The shares were sold for Dh3.90 ($1.06) each, nearly 70 per cent above the initial public offering price of Dh2.30 per share and a 5.6 per cent discount to the company’s closing price on Wednesday.

The company's shares were trading 3.87 per cent higher at Dh4.29 per share at 11.30am UAE time on Thursday, after closing at Dh4.13 the previous day.

The latest offering will increase Adnoc Drilling’s free float to 16.5 per cent, with its parent retaining a majority stake in the company.

A higher free float is expected to help Adnoc Drilling to be included in the Morgan Stanley Capital International Emerging Market Index.

The MSCI Emerging Markets Index is a broad index that includes a large number of stocks from 24 emerging market countries, covering about 85 per cent of the total market capitalisation of these countries.

EFG Hermes UAE, First Abu Dhabi Bank, Goldman Sachs International and JP Morgan Securities acted as joint global co-ordinators and joint bookrunners on the new offering from the company.

This additional stake sale is taking place more than two years after Adnoc raised $1.1 billion from an IPO of its drilling unit.

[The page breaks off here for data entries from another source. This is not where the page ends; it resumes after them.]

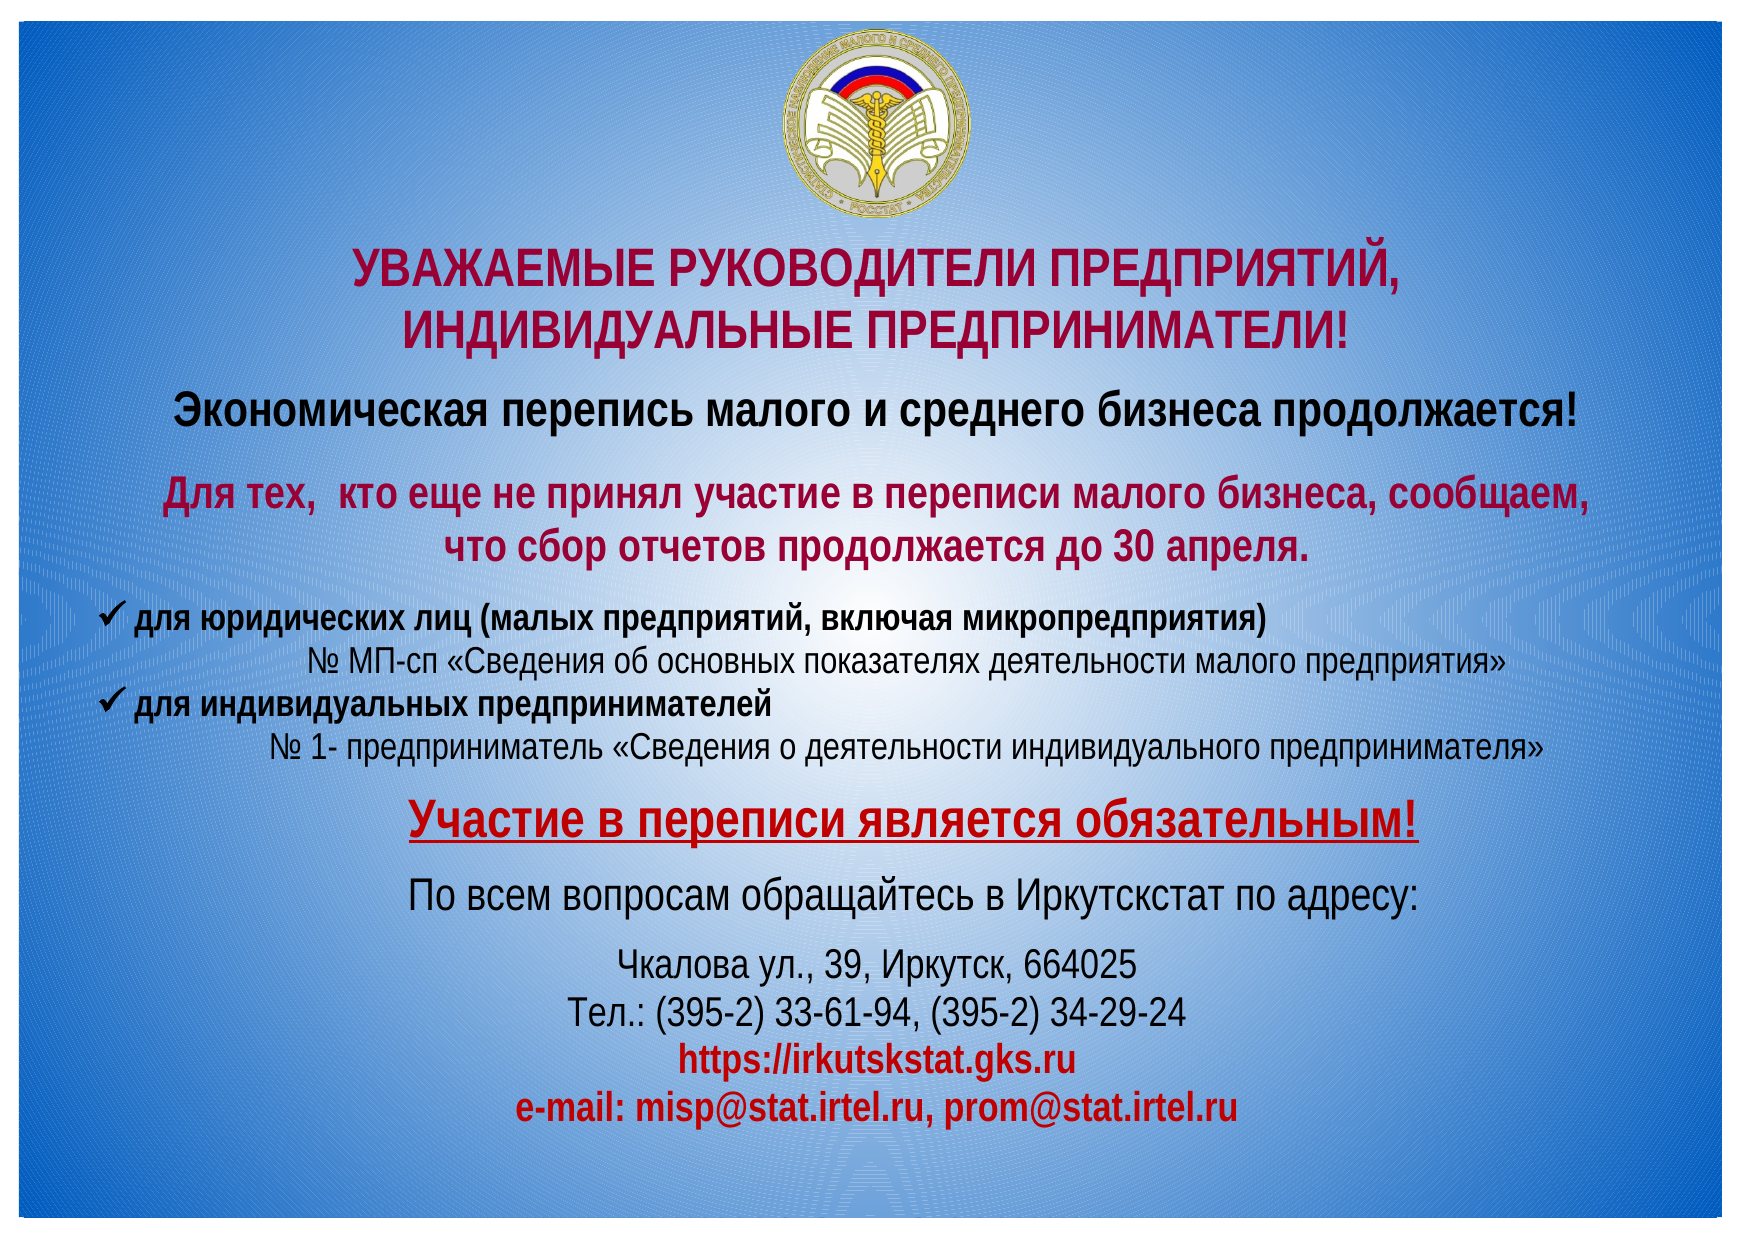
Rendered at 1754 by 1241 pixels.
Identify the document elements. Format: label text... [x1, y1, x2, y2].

list для юридических лиц (малых предприятий, включая микропредприятия) [97, 595, 1695, 638]
text е-mail: misp@stat.irtel.ru, prom@stat.irtel.ru [59, 1083, 1695, 1131]
text Тел.: (395-2) 33-61-94, (395-2) 34-29-24 [59, 987, 1695, 1035]
text https://irkutskstat.gks.ru [59, 1035, 1695, 1083]
list для индивидуальных предпринимателей [97, 681, 1695, 724]
text Участие в переписи является обязательным! [59, 786, 1695, 848]
text По всем вопросам обращайтесь в Иркутскстат по адресу: [59, 868, 1695, 920]
text что сбор отчетов продолжается до 30 апреля. [59, 518, 1695, 571]
text Чкалова ул., 39, Иркутск, 664025 [59, 939, 1695, 987]
text УВАЖАЕМЫЕ РУКОВОДИТЕЛИ ПРЕДПРИЯТИЙ, [59, 236, 1695, 298]
picture [782, 29, 972, 218]
text № 1- предприниматель «Сведения о деятельности индивидуального предпринимателя» [59, 724, 1695, 767]
text Для тех, кто еще не принял участие в переписи малого бизнеса, сообщаем, [59, 466, 1695, 518]
text ИНДИВИДУАЛЬНЫЕ ПРЕДПРИНИМАТЕЛИ! [59, 298, 1695, 360]
text Экономическая перепись малого и среднего бизнеса продолжается! [59, 379, 1695, 437]
text № МП-сп «Сведения об основных показателях деятельности малого предприятия» [59, 638, 1695, 681]
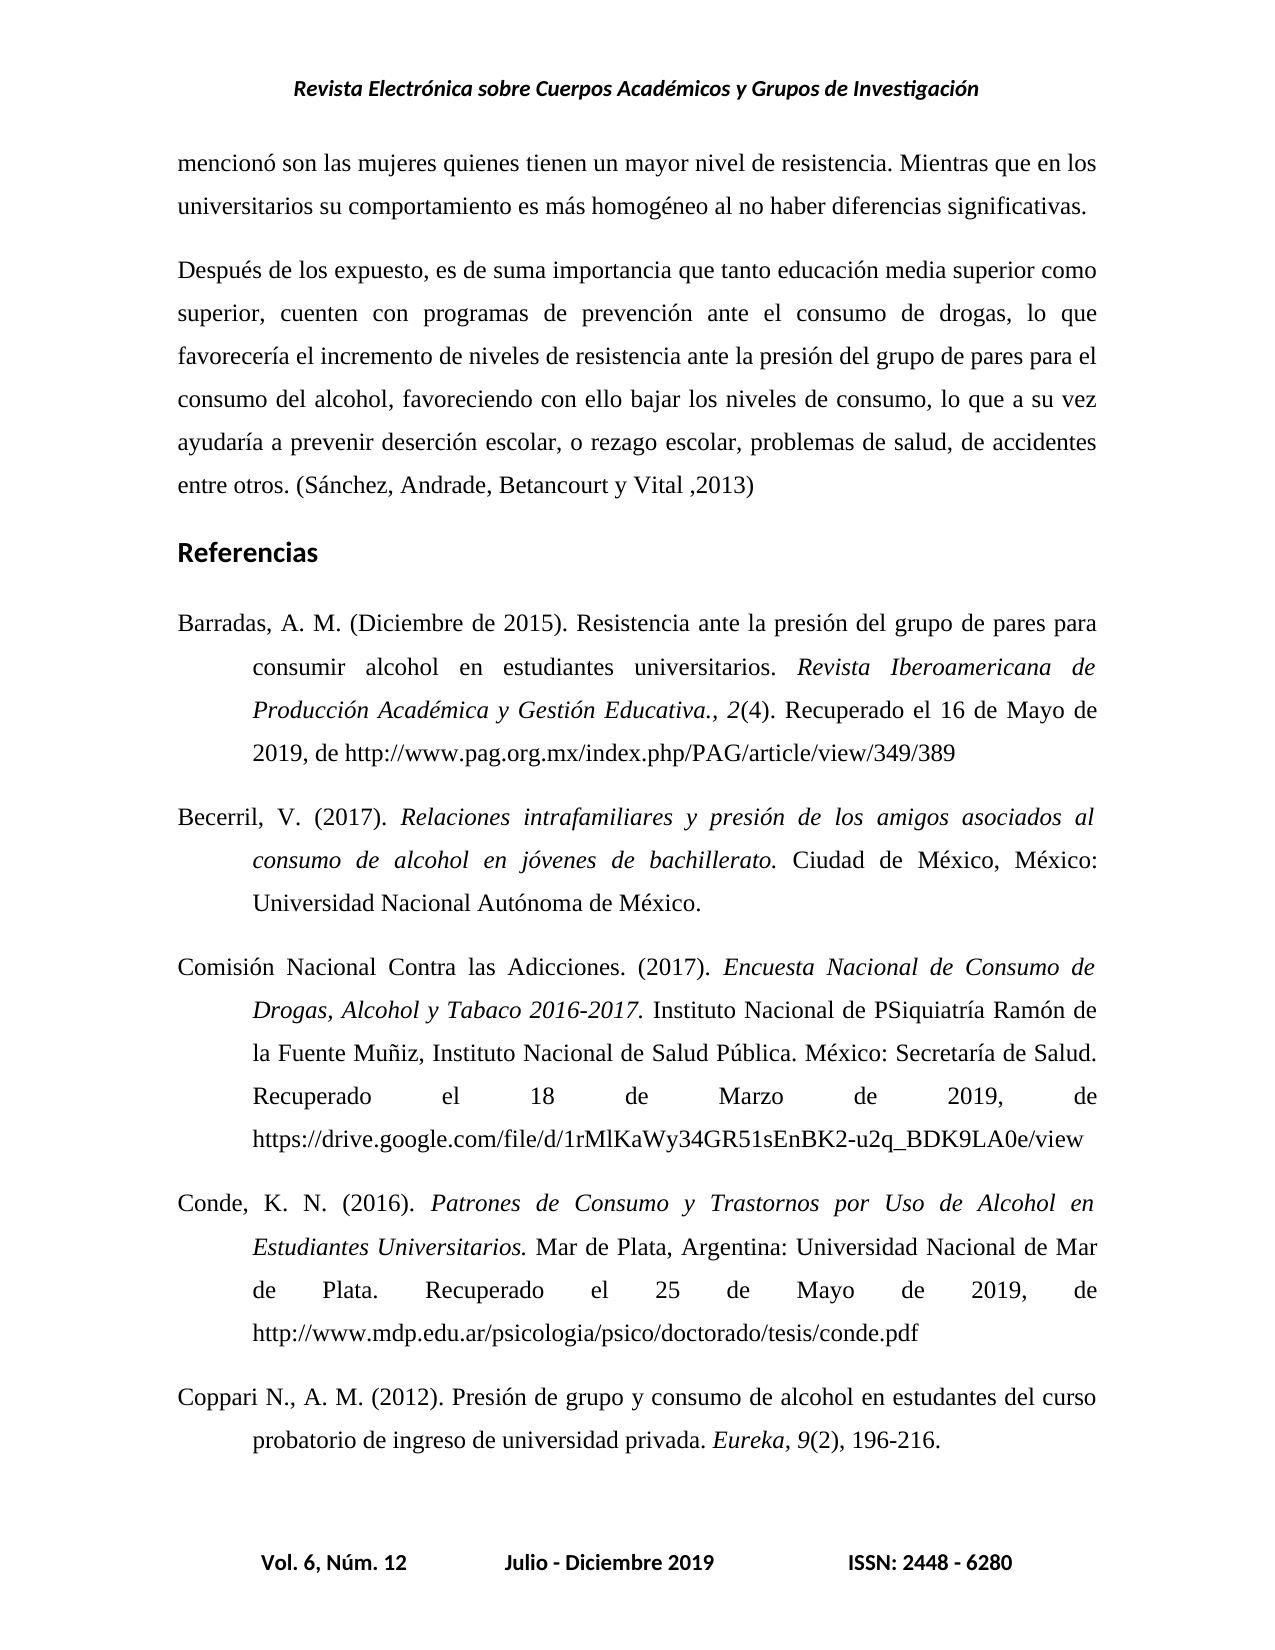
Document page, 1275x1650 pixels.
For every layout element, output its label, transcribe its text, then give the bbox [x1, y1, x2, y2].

text Barradas, A. M. (Diciembre de 2015). Resistencia ante la presión del grupo de pares para consumir alcohol en estudiantes universitarios. Revista Iberoamericana de Producción Académica y Gestión Educativa., 2(4). Recuperado el 16 de Mayo de 2019, de http://www.pag.org.mx/index.php/PAG/article/view/349/389 [177, 608, 1098, 767]
text Conde, K. N. (2016). Patrones de Consumo y Trastornos por Uso de Alcohol en Estudiantes Universitarios. Mar de Plata, Argentina: Universidad Nacional de Mar de Plata. Recuperado el 25 de Mayo de 2019, de http://www.mdp.edu.ar/psicologia/psico/doctorado/tesis/conde.pdf [177, 1188, 1098, 1347]
text Después de los expuesto, es de suma importancia que tanto educación media superior como superior, cuenten con programas de prevención ante el consumo de drogas, lo que favorecería el incremento de niveles de resistencia ante la presión del grupo de pares para el consumo del alcohol, favoreciendo con ello bajar los niveles de consumo, lo que a su vez ayudaría a prevenir deserción escolar, o rezago escolar, problemas de salud, de accidentes entre otros. (Sánchez, Andrade, Betancourt y Vital ,2013) [177, 255, 1098, 499]
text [177, 148, 1098, 219]
text Coppari N., A. M. (2012). Presión de grupo y consumo de alcohol en estudantes del curso probatorio de ingreso de universidad privada. Eureka, 9(2), 196-216. [177, 1382, 1098, 1454]
text Comisión Nacional Contra las Adicciones. (2017). Encuesta Nacional de Consumo de Drogas, Alcohol y Tabaco 2016-2017. Instituto Nacional de PSiquiatría Ramón de la Fuente Muñiz, Instituto Nacional de Salud Pública. México: Secretaría de Salud. Recuperado el 18 de Marzo de 2019, de https://drive.google.com/file/d/1rMlKaWy34GR51sEnBK2-u2q_BDK9LA0e/view [177, 952, 1098, 1153]
text Becerril, V. (2017). Relaciones intrafamiliares y presión de los amigos asociados al consumo de alcohol en jóvenes de bachillerato. Ciudad de México, México: Universidad Nacional Autónoma de México. [177, 802, 1098, 917]
text Referencias [177, 534, 1098, 570]
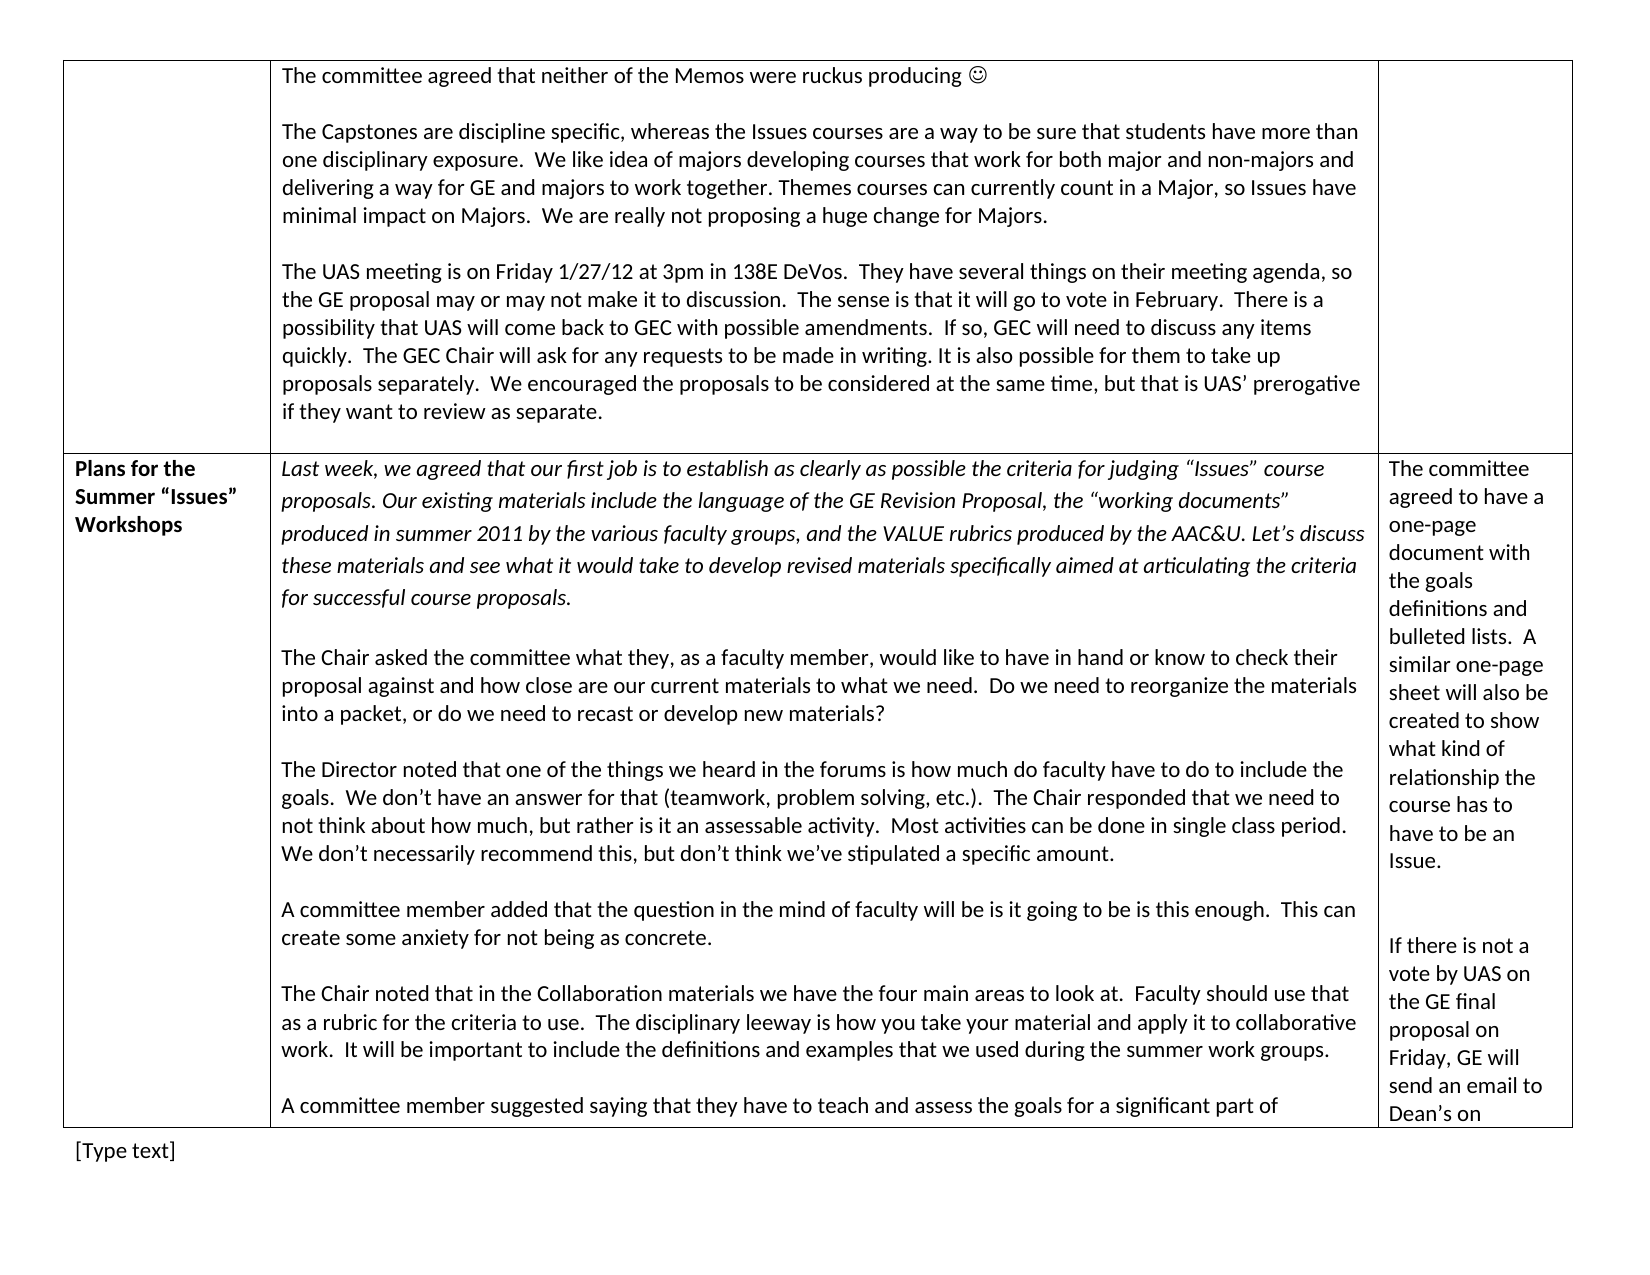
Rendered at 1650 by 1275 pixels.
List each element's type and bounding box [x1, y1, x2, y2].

table_cell [271, 454, 1378, 1127]
table_cell [1379, 61, 1572, 453]
table_cell [1379, 454, 1572, 1127]
table_cell [271, 61, 1378, 453]
table_cell [64, 454, 270, 1127]
table_cell [64, 61, 270, 453]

“The significant interest our offering generated from both domestic and international investors is testament to Adnoc Drilling’s growth trajectory since its IPO and its exciting future growth potential,” Khaled Al Zaabi, group chief financial officer of Adnoc, said.

Adnoc Drilling, the largest national drilling company in the Middle East by rig fleet size, reported a 26 per cent increase in its first-quarter profit last week.

It also said at that time that it was awarded a $1.7 billion contract by Adnoc to provide drilling services for the recovery of unconventional oil and gas resources.

The Adnoc subsidiary has set up a company called Turnwell Industries, which will fulfil the contract and explore potential future opportunities in unconventional resources, the company said.

Adnoc, responsible for most of the UAE's crude production, is working to develop its unconventional reserves as it looks to reach an output capacity of five million barrels per day by 2027. It can already produce up to 4.85 million bpd.